Scarlett took a deep breath. She had to be reasonable about this. She had abandonment issues; she acknowledged them. But she couldn’t let her own self-doubt get in the way of the bigger picture. Camden had been honest with her when it could have cost him everything to do so. He’d trusted her not only with his secret, but with the secrets of two people he’d grown up with. Two people who craved the same justice he did. She chewed her lip for a moment. She wanted to help, but she also wanted to be clear about where she stood. Especially if it was going to mean pretending she didn’t know him in public.

“The woman whose house I saw you leaving that morning, you said she’s a good friend—”

“Georgia.” His back was still to her so she couldn’t see his face.

“Yes, Georgia.” She paused, considering her words and in the end just diving in. “She considers you hers.” She’d seen the look on her face both at the hardware store, and as he’d left her house the morning she’d driven by. She’d replayed it in her mind. Far too many times.
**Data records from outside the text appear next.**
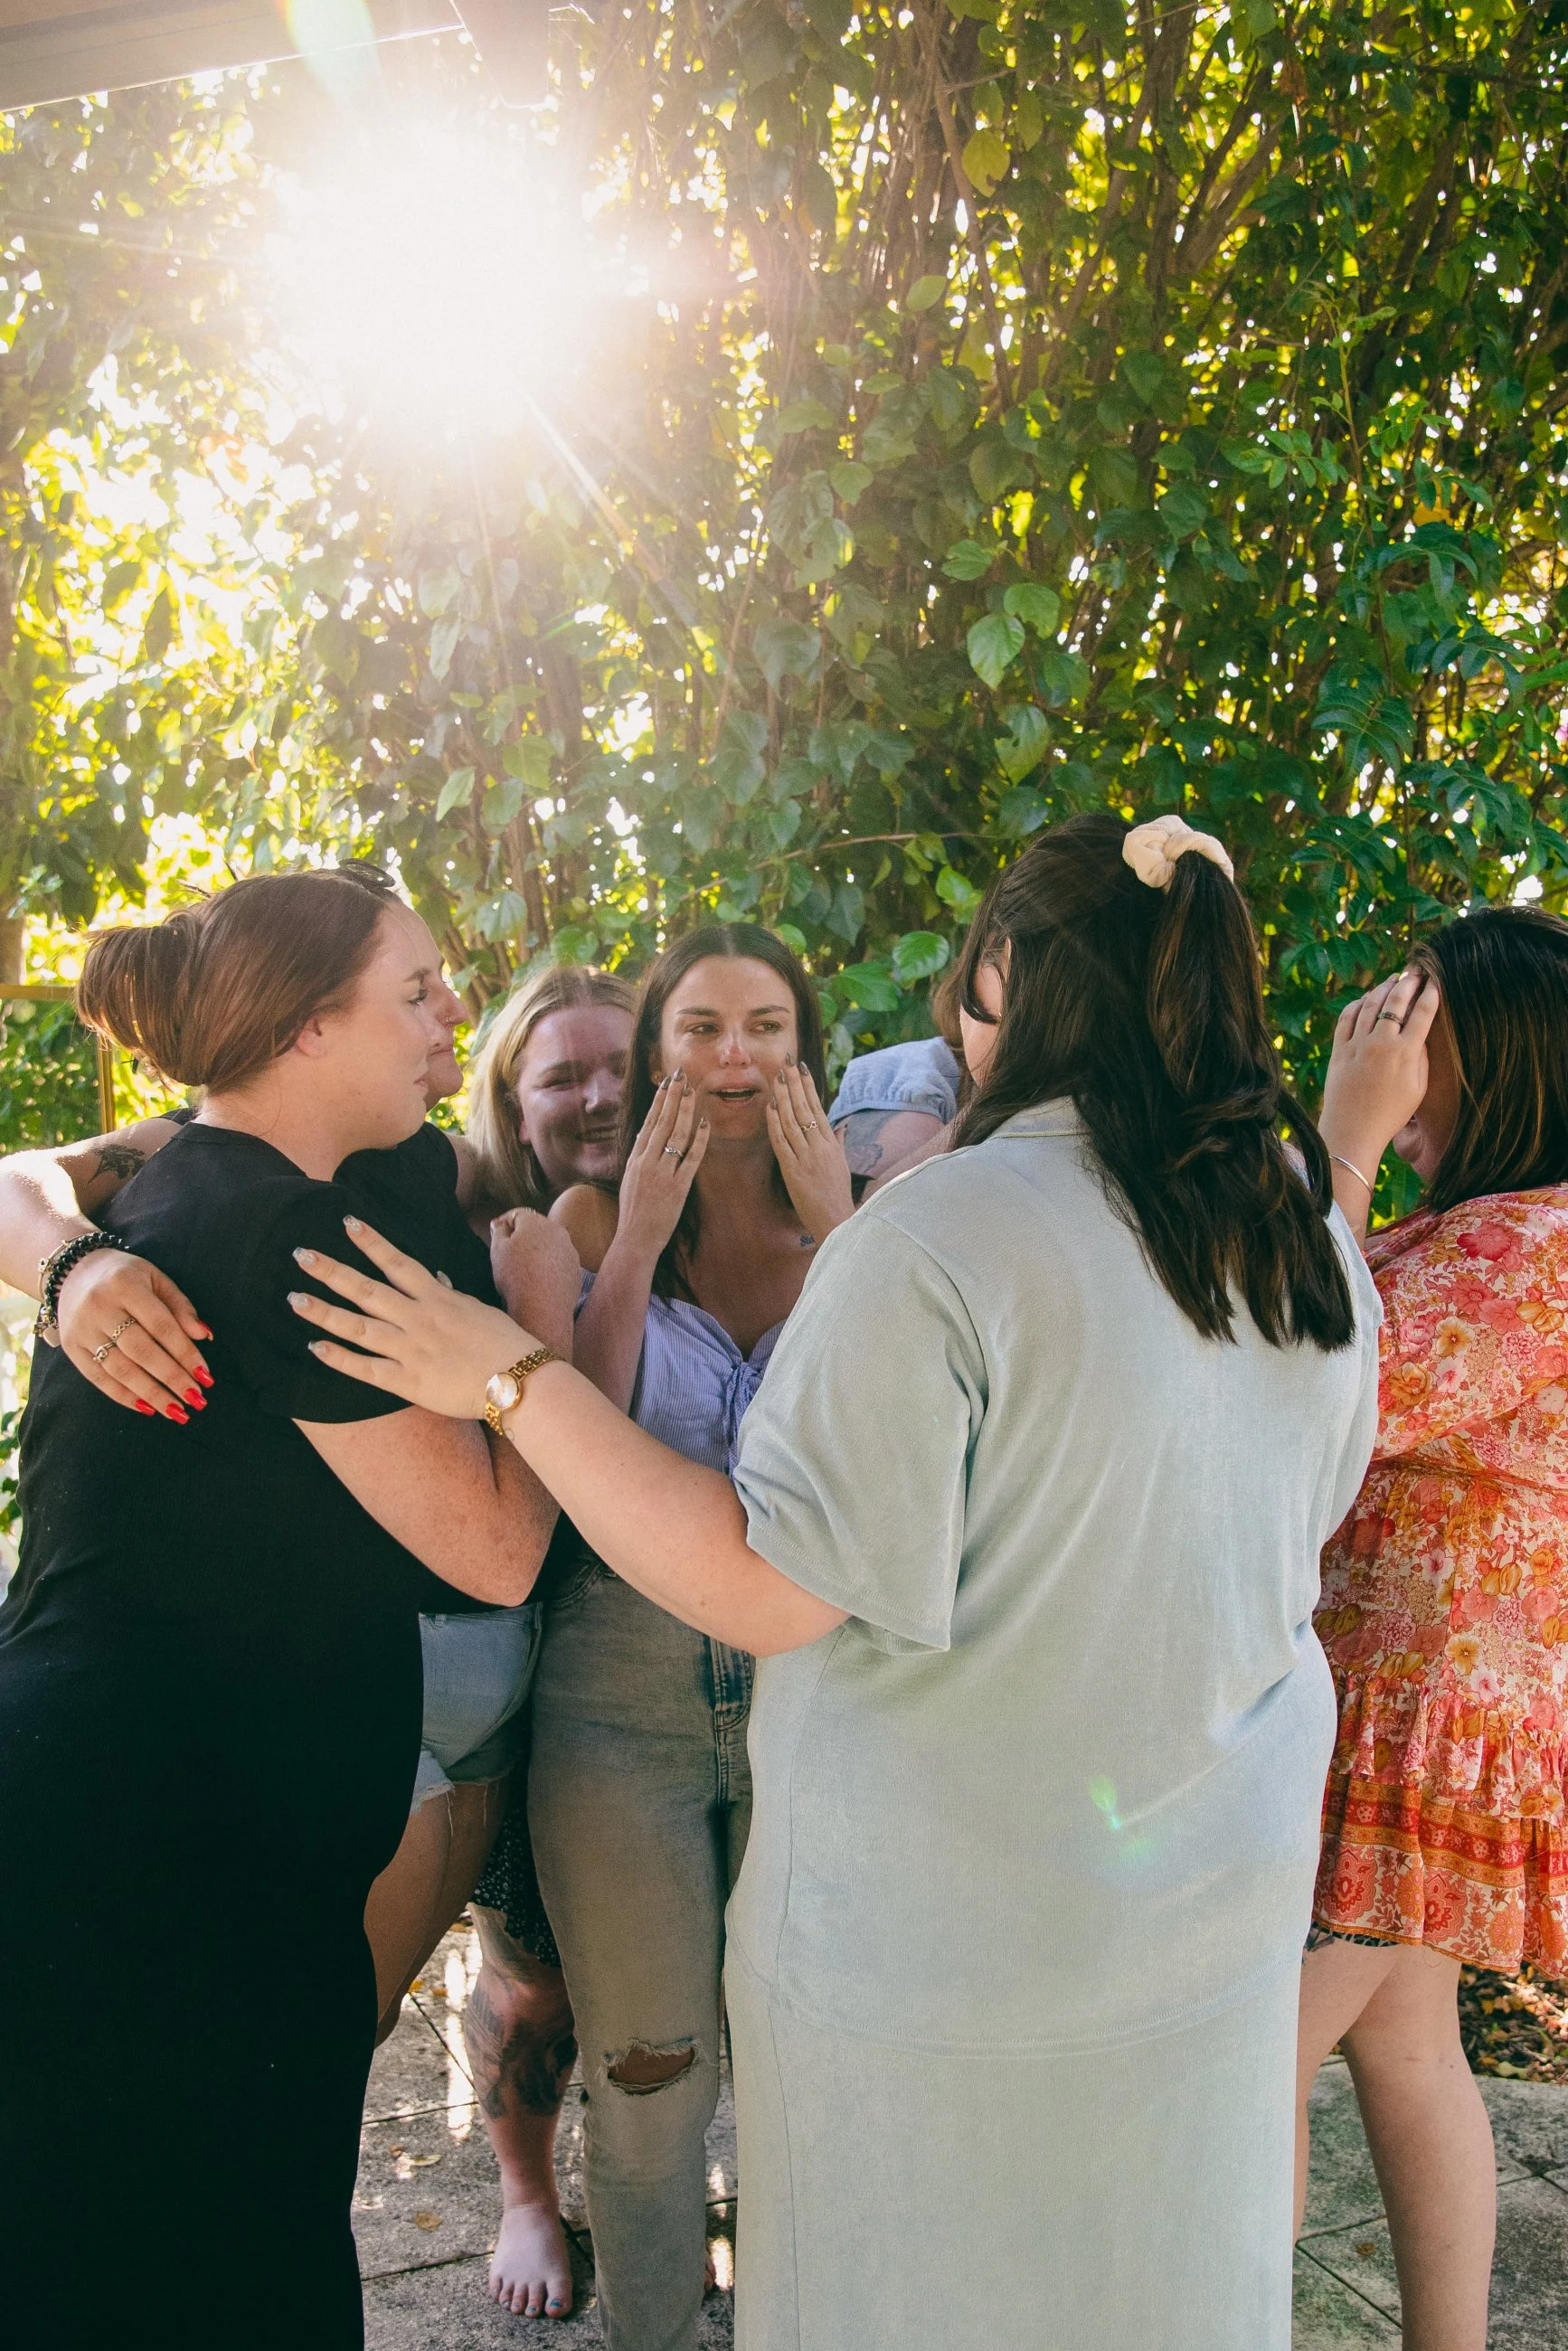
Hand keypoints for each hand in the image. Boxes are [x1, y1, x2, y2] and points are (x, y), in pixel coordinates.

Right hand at [56, 1248, 211, 1420]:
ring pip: (120, 1369)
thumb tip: (204, 1335)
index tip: (206, 1376)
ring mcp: (82, 1330)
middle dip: (172, 1379)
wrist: (73, 1271)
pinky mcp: (71, 1347)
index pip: (161, 1326)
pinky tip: (148, 1408)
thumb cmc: (125, 1276)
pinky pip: (99, 1378)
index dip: (185, 1353)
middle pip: (141, 1351)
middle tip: (197, 1399)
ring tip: (177, 1411)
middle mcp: (100, 1308)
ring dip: (152, 1394)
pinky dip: (124, 1396)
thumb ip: (180, 1306)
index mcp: (126, 1286)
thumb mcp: (155, 1278)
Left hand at [291, 1218, 542, 1418]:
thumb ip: (451, 1295)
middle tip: (300, 1255)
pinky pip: (367, 1369)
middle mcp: (419, 1319)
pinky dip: (340, 1358)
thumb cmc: (505, 1344)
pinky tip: (314, 1347)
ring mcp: (412, 1350)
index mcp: (438, 1299)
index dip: (371, 1242)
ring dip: (325, 1312)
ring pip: (359, 1327)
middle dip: (332, 1271)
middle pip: (368, 1290)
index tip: (346, 1222)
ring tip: (294, 1299)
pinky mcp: (409, 1382)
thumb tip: (436, 1279)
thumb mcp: (478, 1310)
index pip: (399, 1262)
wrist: (522, 1381)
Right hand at [489, 1207, 580, 1357]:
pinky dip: (549, 1265)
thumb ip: (499, 1232)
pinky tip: (538, 1280)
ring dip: (537, 1250)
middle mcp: (557, 1231)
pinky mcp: (576, 1268)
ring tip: (523, 1269)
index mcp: (536, 1222)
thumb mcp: (498, 1251)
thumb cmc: (515, 1276)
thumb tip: (500, 1223)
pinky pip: (559, 1261)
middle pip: (536, 1227)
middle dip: (522, 1235)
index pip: (518, 1214)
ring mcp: (570, 1250)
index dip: (504, 1223)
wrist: (543, 1307)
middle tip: (508, 1252)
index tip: (496, 1233)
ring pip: (549, 1244)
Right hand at [611, 1074, 709, 1265]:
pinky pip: (691, 1159)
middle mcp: (647, 1162)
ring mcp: (662, 1174)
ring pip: (676, 1135)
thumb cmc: (634, 1211)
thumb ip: (639, 1157)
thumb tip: (646, 1135)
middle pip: (661, 1122)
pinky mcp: (678, 1187)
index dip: (658, 1101)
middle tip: (681, 1075)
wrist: (635, 1239)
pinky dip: (699, 1140)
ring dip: (685, 1111)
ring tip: (692, 1091)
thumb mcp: (631, 1180)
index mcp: (635, 1159)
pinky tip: (705, 1124)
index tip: (667, 1083)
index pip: (648, 1123)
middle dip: (673, 1097)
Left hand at [766, 1060, 853, 1242]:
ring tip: (776, 1077)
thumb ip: (839, 1143)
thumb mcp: (841, 1164)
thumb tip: (841, 1126)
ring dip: (783, 1097)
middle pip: (804, 1108)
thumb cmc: (838, 1194)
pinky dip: (774, 1123)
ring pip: (792, 1121)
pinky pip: (782, 1142)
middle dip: (794, 1083)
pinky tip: (769, 1107)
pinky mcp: (793, 1170)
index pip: (818, 1107)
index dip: (808, 1086)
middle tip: (786, 1062)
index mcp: (832, 1143)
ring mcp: (806, 1157)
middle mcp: (820, 1146)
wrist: (837, 1221)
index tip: (801, 1067)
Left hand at [1319, 967, 1441, 1190]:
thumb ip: (1422, 1058)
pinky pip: (1347, 1017)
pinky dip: (1357, 1003)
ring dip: (1383, 987)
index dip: (1431, 993)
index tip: (1437, 981)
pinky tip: (1366, 998)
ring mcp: (1357, 1045)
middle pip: (1396, 1001)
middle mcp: (1380, 1044)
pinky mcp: (1338, 1050)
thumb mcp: (1418, 1089)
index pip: (1422, 1013)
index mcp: (1405, 1053)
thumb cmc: (1391, 1115)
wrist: (1352, 1132)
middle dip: (1409, 982)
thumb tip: (1421, 1034)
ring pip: (1370, 1004)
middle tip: (1416, 971)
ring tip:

For a moment he was silent, still, but finally he nodded. He looked back over his shoulder and she saw the conflict in his expression. “Sometimes I think she’s right to, you know?”

Scarlett’s ribs tightened.

“It seems like . . .” His words faded away, as though he didn’t know how to finish that sentence.

“Like you owe her?” Scarlett asked. She tried to imagine what it must have been like for them, those three against the entire world, bonded in a way she probably couldn’t even imagine.

Camden let out a staggered breath. “I don’t know,” he finally said. “Someone does.” He paused for several moments. “We were told one of the reasons our mothers gave us up was because we were born damaged. Our mothers’ sin was passed along to us in the form of something physical.”

“Something physical?” She frowned.

“Georgia was born with a cleft palate. The man who became Georgia’s guardian paid for her surgery. Mason has heterochromia.”

“Those are signs of sin?”

“In Farrow they are.”

She shook her head, trying to wrap her mind around what he was telling her. This was all so unbelievable. So . . . outside anything she’d heard of before. Were there other places like Farrow? Towns still lost in time, operating under archaic, irrational beliefs like the ones that had fueled the Salem Witch Trials? Even laws? Did they really believe such things? Or were their physical abnormalities an easy excuse to treat them in any manner they pleased and in whatever way was convenient? “And you?” She’d seen every perfect strip of him. “What in the world is your sign of sin?”

“I don’t know. I never knew what mine was. I worried.” He paused. “I wondered if it was something they knew but never told me, some illness I couldn’t see or feel but that might one day show itself. I don’t know.” He scrubbed a hand down his face. “In any case, even beyond the disability, Georgia suffered the most, more than either of us, just by virtue of being female.” Something dark came into his eyes and Scarlett’s heart went out to him. And Georgia. She didn’t have to wonder what sort of treatment Georgia received from the members of the guild. From those who were accessories to the crimes taking place inside the walls of Lilith House. She understood why Camden was torn about his feelings for her. He didn’t want to hurt her more than she’d already been hurt.

She crawled forward, sitting on the edge of the bed next to him and turning his face to hers and saying very gently, “You can’t force yourself to feel something you don’t, any more than you can stop feeling the things you do. I had to accept that.” She turned her gaze from his momentarily. “It’s why I didn’t try to force Haddie’s father to be part of her life. Love by force or . . . obligation . . . guilt . . . is not love.”

He turned his face into her palm, kissing the hand that lay on his cheek. “I know,” he breathed.

“So try to stop feeling guilty for not loving her,” she said gently.

Camden raked a hand through his hair. “Dammit, I do love her, Scarlett. Just . . . not like that.” He whispered it like a confession. “The things I feel for you, the things I want . . . I could never feel them for her, no matter how hard I tried. It’s like . . . that fate you talked about. That pull. I feel it every time you’re in the room. I have since the moment I laid eyes on you.” He exhaled, taking her face in his hands and leaning his forehead on hers.